LEE COUNTY, Fla. — Tucked away near the heart of Estero is Koreshan State Park, which has a story so unusual you have to hear it to believe it.
So, to learn more about this land, and the people who lived here and inspired the name, we took a tour with Florida Gulf Coast University Professor Lyn Millner.
Millner wrote a book, “The Charm of Immortality: An American Cult, a Florida Swamp, and a Renegade Prophet,” about the Koreshan Unity settlement.
It was started by a man named Cyrus Teed, whose first name translates as “Koresh” in Persian.
“He was an eclectic medical doctor and believed he was a messiah sent to redeem humanity,” Millner said.
Millner says that in the late 19th century; Teed had convinced a bunch of others of the same thing. And eventually, they all started living together in a Chicago mansion.
“And then he started having problems with creditors; you know, there were bills to pay. And he started having problems with husbands, who were mad at him because their wives had left them to join Cyrus Teed,” Millner said.
And those problems led Teed to southwest Florida.
“He finds out about some land in Florida and he goes down to look at it and that land didn’t work out. But what did work out was that there was an old German settler who had come to occupy this land in the 1880s and that settler had lost everything.” Millner said.
According to Millner, it didn’t take long for Teed to convince that farmer, Gustav Damkohler, that he was the Messiah.
Soon after, Teed and his Chicago supporters moved in, took over, and began building.
One of the last major structures to be built was the Art Hall. The preserved building was used for religious services and musical gatherings. It also contains information and artifacts central to the Koreshan belief system, which Millner says gave followers solace at a time when the world was in turmoil.
“At the time, science and religion were at odds. And people were going crazy because their faith and their science didn’t match anymore. And here was this guy saying, ‘God doesn’t give us anything we can’t understand. I have Somehow, I have something called “Religion-Science” that unites religion and science. You don’t have to worry anymore, I have the answers,” he said, “So he did that, he had his religion-science and then he had this and this is a perfect symbol of how ‘God wouldn’t create anything we couldn’t understand’. The entire universe is contained within a hollow earth. We stand at the edges of it, looking up at the sun, moon, planets, the entire cosmos, and outside there is nothing”.
Research shows that the community also believed that they would achieve immortality through celibacy and live forever in utopia. Throughout Estero’s 200-acre property is evidence of the hard work believers put into that plan, which included building a house for Teed that doubled as a school and dental office.

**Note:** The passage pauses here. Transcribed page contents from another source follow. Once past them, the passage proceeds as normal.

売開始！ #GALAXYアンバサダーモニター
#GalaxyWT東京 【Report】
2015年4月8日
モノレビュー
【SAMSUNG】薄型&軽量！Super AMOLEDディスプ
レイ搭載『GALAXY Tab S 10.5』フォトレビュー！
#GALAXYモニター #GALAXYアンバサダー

There was also a “Planetary Court”, where seven women lived, appointed to leadership within the settlement.
At their height, the Koreshan had 250 members and were self-sufficient under Teed’s leadership until his death in 1908.
“They thought it was coming back to life,” Millner said.

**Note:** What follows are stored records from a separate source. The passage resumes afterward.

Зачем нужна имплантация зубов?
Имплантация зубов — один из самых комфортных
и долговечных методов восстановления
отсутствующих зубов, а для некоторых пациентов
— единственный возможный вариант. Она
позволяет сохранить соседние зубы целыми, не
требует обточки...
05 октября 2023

And when Teed inevitably didn’t return, the numbers began to dwindle.
But Millner says a new book called “Waco” by author Jeff Guinn shows that Teed lived in an unexpected way.

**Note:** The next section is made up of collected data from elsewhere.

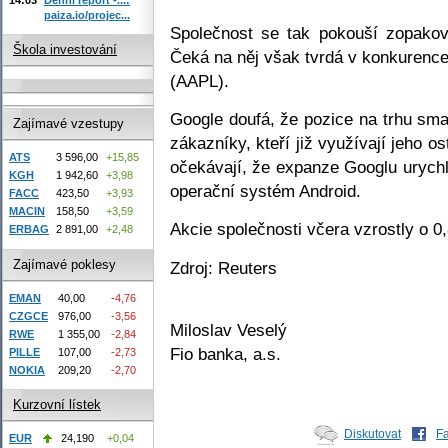
paiza.io/projec...
Společnost se tak pokouší zopakov
Škola investování
Čeká na něj však tvrdá v konkuren
(AAPL).
Google doufá, že pozice na trhu sm
Zajímavé vzestupy
zákazníky, kteří již využívají jeho os
ATS
3 596,00
+15,85
očekávají, že expanze Googlu urychlí
KGH
1 942,60
+3,98
operační systém Android.
FACC
423,50
+3,93
MACIN
158,50
+3,59
Akcie společnosti včera vzrostly o 
ERBAG
2 891,00
+2,48
Zajímavé poklesy
Zdroj: Reuters
EMAN
40,00
-4,76
CZGCE
976,00
-3,56
Miloslav Veselý
RWE
1 355,00
-2,84
Fio banka, a.s.
PILLE
107,00
-2,73
NOKIA
209,20
-2,70
Kurzovní lístek
Diskutovat
F
EUR
24,190
+0,04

“So these believers held on, they were declining, they were getting old, and in the 30s called ‘Koreshanity’ and laid out Cyrus Teed’s credentials and core beliefs. Somehow, in the 1980s, this book finds its way into the Waco McLennan County Public Library,” he said.
According to Guinn’s new book, David Koresh of the Branch Davidian religious sect was inspired by Teed without realizing he was plagiarizing.
Apparently, a lover provided him with the information without knowing the source.
“Koresh’s predecessor, a woman named Lois Roden, had been copying from Cyrus Teed for years, some of his philosophies and prophecies; that’s what made her the leader. And David Koresh, almost word for word, he is.” the lamb.’ It’s going to do all these wonderful things right from Cyrus teed in Estero, Florida,” Guinn said.
And according to this new information, David Koresh only learned of the Teed book and “Koreshanity” during the deadly 1993 Waco siege.
“When I started going through the tapes of the negotiators between the FBI and Koresh, the conversations they were having. I noticed a couple of pages, there were 60,000 pages, and two of them in particular, where the FBI mentioned that they had a book on another Koresh Guin said.
“And the FBI says, ‘Looks like you just took a page from this guy, Cyrus Teed. Some of this is straight from Teed’. It’s like, ‘send it’. And I think if they had, lives would have been saved,” Millner said.
Milner says it’s a connection and a legacy that should serve as a reminder to all of us: to step outside of ourselves and our own beliefs. And to listen to others, especially when we disagree.
“When we identify another group that doesn’t necessarily agree with what we believe, there needs to be more conversation. At this moment, what is happening is a total rejection, ”he said.